Stored dataset items
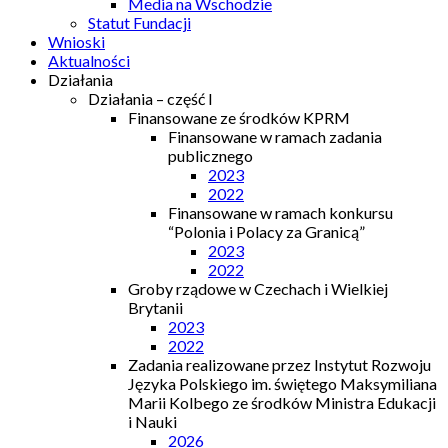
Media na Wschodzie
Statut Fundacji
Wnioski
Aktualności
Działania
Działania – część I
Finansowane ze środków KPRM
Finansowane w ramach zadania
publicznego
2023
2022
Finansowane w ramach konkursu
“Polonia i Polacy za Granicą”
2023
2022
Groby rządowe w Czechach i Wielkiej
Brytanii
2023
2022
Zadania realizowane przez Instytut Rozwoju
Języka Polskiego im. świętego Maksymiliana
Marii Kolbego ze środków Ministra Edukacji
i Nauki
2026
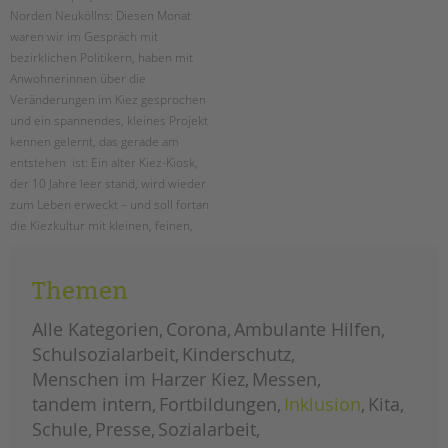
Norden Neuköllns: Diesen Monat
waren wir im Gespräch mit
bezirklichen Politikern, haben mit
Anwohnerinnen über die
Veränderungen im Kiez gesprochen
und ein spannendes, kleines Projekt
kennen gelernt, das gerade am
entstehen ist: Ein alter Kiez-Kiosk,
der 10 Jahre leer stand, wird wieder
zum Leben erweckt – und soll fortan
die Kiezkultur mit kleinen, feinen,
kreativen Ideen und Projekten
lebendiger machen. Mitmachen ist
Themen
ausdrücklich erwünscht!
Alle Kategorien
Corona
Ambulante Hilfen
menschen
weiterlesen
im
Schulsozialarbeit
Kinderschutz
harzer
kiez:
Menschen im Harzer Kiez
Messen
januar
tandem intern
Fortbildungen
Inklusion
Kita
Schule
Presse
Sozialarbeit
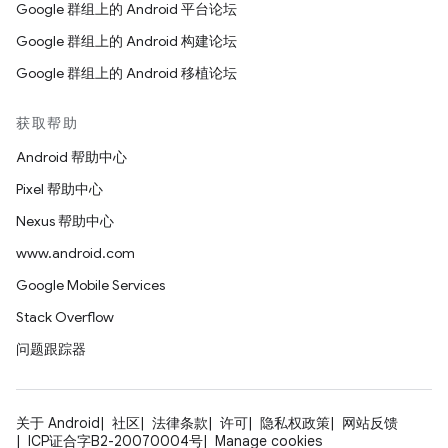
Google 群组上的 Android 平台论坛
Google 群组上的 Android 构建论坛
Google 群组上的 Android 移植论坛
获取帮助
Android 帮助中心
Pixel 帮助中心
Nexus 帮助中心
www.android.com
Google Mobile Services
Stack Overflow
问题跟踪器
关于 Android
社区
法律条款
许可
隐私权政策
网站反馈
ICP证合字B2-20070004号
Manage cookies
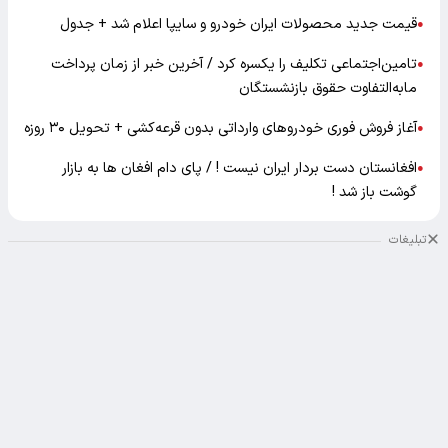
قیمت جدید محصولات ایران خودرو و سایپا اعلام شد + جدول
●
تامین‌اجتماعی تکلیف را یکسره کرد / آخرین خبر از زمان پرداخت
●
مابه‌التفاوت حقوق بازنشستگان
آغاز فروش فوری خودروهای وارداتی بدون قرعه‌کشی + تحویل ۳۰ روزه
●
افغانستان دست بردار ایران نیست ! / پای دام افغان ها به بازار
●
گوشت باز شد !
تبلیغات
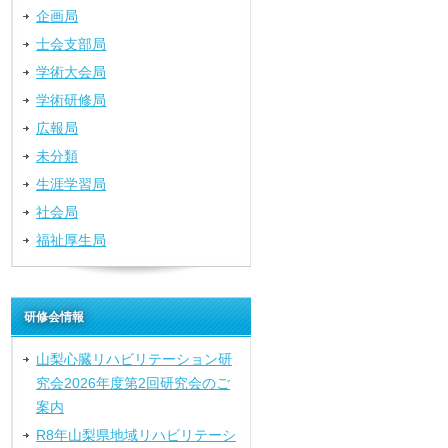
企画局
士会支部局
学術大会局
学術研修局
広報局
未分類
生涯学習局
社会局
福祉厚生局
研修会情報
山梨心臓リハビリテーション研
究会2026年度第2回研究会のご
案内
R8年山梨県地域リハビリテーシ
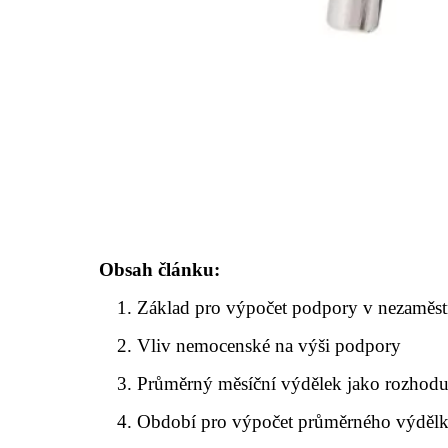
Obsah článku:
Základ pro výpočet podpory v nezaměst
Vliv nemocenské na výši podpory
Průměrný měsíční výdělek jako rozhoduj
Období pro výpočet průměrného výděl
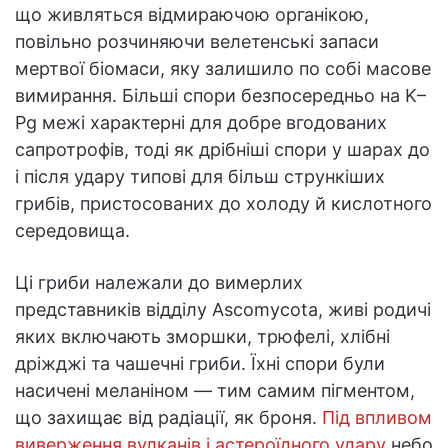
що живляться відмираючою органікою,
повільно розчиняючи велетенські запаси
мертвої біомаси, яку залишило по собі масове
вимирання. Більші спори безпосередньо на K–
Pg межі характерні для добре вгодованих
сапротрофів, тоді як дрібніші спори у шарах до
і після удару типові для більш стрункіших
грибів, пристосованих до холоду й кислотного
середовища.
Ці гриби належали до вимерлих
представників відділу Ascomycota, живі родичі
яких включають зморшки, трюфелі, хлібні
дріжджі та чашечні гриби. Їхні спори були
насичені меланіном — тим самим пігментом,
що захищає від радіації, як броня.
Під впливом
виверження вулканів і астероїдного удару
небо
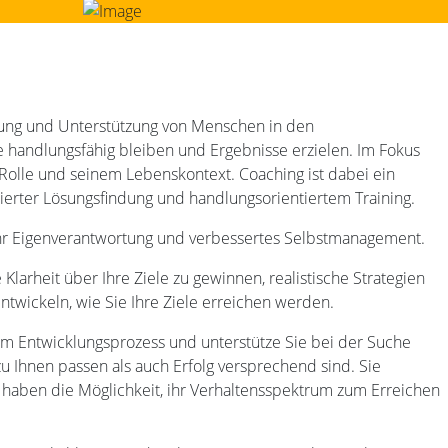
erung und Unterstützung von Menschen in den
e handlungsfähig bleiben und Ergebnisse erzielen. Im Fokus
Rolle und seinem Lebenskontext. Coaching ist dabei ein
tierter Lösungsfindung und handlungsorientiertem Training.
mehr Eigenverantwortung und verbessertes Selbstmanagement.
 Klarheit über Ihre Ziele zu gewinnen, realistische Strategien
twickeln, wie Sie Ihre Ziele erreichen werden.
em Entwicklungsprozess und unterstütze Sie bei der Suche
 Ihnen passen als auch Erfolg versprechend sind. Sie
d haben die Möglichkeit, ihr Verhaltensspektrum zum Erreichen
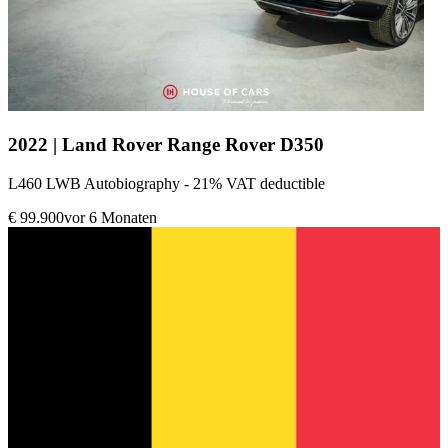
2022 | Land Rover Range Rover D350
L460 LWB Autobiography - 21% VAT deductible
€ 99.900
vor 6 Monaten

Exercise details :: Retype the text of every item above line for line, leaving out the bracketed picture markers.

Response ::
Media na Wschodzie
Statut Fundacji
Wnioski
Aktualności
Działania
Działania – część I
Finansowane ze środków KPRM
Finansowane w ramach zadania
publicznego
2023
2022
Finansowane w ramach konkursu
“Polonia i Polacy za Granicą”
2023
2022
Groby rządowe w Czechach i Wielkiej
Brytanii
2023
2022
Zadania realizowane przez Instytut Rozwoju
Języka Polskiego im. świętego Maksymiliana
Marii Kolbego ze środków Ministra Edukacji
i Nauki
2026
Norden Neuköllns: Diesen Monat
waren wir im Gespräch mit
bezirklichen Politikern, haben mit
Anwohnerinnen über die
Veränderungen im Kiez gesprochen
und ein spannendes, kleines Projekt
kennen gelernt, das gerade am
entstehen ist: Ein alter Kiez-Kiosk,
der 10 Jahre leer stand, wird wieder
zum Leben erweckt – und soll fortan
die Kiezkultur mit kleinen, feinen,
kreativen Ideen und Projekten
lebendiger machen. Mitmachen ist
Themen
ausdrücklich erwünscht!
Alle Kategorien
Corona
Ambulante Hilfen
menschen
weiterlesen
im
Schulsozialarbeit
Kinderschutz
harzer
kiez:
Menschen im Harzer Kiez
Messen
januar
tandem intern
Fortbildungen
Inklusion
Kita
Schule
Presse
Sozialarbeit
Google 群组上的 Android 平台论坛
Google 群组上的 Android 构建论坛
Google 群组上的 Android 移植论坛
获取帮助
Android 帮助中心
Pixel 帮助中心
Nexus 帮助中心
www.android.com
Google Mobile Services
Stack Overflow
问题跟踪器
关于 Android
社区
法律条款
许可
隐私权政策
网站反馈
ICP证合字B2-20070004号
Manage cookies
قیمت جدید محصولات ایران خودرو و سایپا اعلام شد + جدول
●
تامین‌اجتماعی تکلیف را یکسره کرد / آخرین خبر از زمان پرداخت
●
مابه‌التفاوت حقوق بازنشستگان
آغاز فروش فوری خودروهای وارداتی بدون قرعه‌کشی + تحویل ۳۰ روزه
●
افغانستان دست بردار ایران نیست ! / پای دام افغان ها به بازار
●
گوشت باز شد !
تبلیغات
企画局
士会支部局
学術大会局
学術研修局
広報局
未分類
生涯学習局
社会局
福祉厚生局
研修会情報
山梨心臓リハビリテーション研
究会2026年度第2回研究会のご
案内
R8年山梨県地域リハビリテーシ
Obsah článku:
Základ pro výpočet podpory v nezaměst
Vliv nemocenské na výši podpory
Průměrný měsíční výdělek jako rozhoduj
Období pro výpočet průměrného výděl
що живляться відмираючою органікою,
повільно розчиняючи велетенські запаси
мертвої біомаси, яку залишило по собі масове
вимирання. Більші спори безпосередньо на K–
Pg межі характерні для добре вгодованих
сапротрофів, тоді як дрібніші спори у шарах до
і після удару типові для більш стрункіших
грибів, пристосованих до холоду й кислотного
середовища.
Ці гриби належали до вимерлих
представників відділу Ascomycota, живі родичі
яких включають зморшки, трюфелі, хлібні
дріжджі та чашечні гриби. Їхні спори були
насичені меланіном — тим самим пігментом,
що захищає від радіації, як броня.
Під впливом
виверження вулканів і астероїдного удару
небо
erung und Unterstützung von Menschen in den
e handlungsfähig bleiben und Ergebnisse erzielen. Im Fokus
Rolle und seinem Lebenskontext. Coaching ist dabei ein
tierter Lösungsfindung und handlungsorientiertem Training.
mehr Eigenverantwortung und verbessertes Selbstmanagement.
 Klarheit über Ihre Ziele zu gewinnen, realistische Strategien
twickeln, wie Sie Ihre Ziele erreichen werden.
em Entwicklungsprozess und unterstütze Sie bei der Suche
 Ihnen passen als auch Erfolg versprechend sind. Sie
d haben die Möglichkeit, ihr Verhaltensspektrum zum Erreichen
2022 | Land Rover Range Rover D350
L460 LWB Autobiography - 21% VAT deductible
€ 99.900
vor 6 Monaten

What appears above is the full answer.